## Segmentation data
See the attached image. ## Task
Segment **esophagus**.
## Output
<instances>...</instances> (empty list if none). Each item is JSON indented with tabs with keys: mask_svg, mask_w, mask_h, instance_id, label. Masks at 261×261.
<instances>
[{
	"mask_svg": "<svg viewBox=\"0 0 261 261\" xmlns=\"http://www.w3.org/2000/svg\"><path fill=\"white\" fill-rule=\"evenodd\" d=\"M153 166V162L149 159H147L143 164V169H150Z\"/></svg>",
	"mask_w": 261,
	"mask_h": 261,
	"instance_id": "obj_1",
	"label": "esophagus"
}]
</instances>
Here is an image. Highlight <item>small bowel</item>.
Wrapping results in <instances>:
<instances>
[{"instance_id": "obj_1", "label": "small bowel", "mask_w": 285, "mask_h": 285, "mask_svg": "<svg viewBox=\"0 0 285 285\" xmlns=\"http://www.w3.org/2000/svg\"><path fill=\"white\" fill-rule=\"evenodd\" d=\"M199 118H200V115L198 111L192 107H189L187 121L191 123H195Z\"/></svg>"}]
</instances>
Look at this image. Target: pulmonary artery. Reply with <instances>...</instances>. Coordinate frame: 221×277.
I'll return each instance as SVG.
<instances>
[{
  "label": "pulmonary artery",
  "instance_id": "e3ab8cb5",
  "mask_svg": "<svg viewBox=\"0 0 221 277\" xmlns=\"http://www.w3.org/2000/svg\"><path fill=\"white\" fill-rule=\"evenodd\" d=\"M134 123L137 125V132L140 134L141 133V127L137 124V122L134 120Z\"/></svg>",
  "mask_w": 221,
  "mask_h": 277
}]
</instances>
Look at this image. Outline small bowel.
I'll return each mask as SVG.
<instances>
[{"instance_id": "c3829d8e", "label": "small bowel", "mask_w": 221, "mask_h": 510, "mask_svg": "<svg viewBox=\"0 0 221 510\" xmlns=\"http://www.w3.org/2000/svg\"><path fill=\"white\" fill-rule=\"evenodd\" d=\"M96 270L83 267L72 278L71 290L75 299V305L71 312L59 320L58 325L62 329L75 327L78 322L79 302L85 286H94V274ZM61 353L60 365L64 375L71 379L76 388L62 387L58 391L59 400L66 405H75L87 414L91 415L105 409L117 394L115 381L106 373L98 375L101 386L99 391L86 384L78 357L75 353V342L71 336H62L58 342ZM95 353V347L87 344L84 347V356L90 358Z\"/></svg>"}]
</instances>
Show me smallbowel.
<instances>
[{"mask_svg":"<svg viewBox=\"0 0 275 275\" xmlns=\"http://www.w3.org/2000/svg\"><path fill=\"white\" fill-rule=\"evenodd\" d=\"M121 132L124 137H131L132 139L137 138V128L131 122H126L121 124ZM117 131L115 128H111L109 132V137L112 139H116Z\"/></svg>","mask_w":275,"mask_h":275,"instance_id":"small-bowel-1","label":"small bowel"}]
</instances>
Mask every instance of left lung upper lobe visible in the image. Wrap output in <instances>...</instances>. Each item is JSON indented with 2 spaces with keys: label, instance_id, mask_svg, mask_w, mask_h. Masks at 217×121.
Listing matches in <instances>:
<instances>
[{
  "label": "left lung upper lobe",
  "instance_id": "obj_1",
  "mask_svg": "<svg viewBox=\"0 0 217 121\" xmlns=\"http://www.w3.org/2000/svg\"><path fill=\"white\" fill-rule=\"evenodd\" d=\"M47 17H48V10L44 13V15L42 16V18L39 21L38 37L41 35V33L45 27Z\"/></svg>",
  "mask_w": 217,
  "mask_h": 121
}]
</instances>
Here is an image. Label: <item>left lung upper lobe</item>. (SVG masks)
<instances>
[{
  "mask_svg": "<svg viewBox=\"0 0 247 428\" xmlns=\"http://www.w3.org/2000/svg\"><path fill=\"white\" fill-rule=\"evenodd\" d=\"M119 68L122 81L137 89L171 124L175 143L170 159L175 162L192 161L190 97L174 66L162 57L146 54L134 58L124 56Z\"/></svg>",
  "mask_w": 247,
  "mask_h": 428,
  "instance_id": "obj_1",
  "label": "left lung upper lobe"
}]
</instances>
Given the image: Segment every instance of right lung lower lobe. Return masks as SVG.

## PROBLEM STATEMENT
Copy out in full every line of the material above that contains the string "JSON".

## WRITTEN ANSWER
<instances>...</instances> (empty list if none). Each item is JSON indented with tabs with keys: mask_svg, mask_w, mask_h, instance_id, label. Masks at 261×261.
Mask every instance of left lung upper lobe visible in the image. Wrap output in <instances>...</instances>. Each item is JSON indented with 2 spaces with keys: label, instance_id, mask_svg, mask_w, mask_h. Masks at 217×121.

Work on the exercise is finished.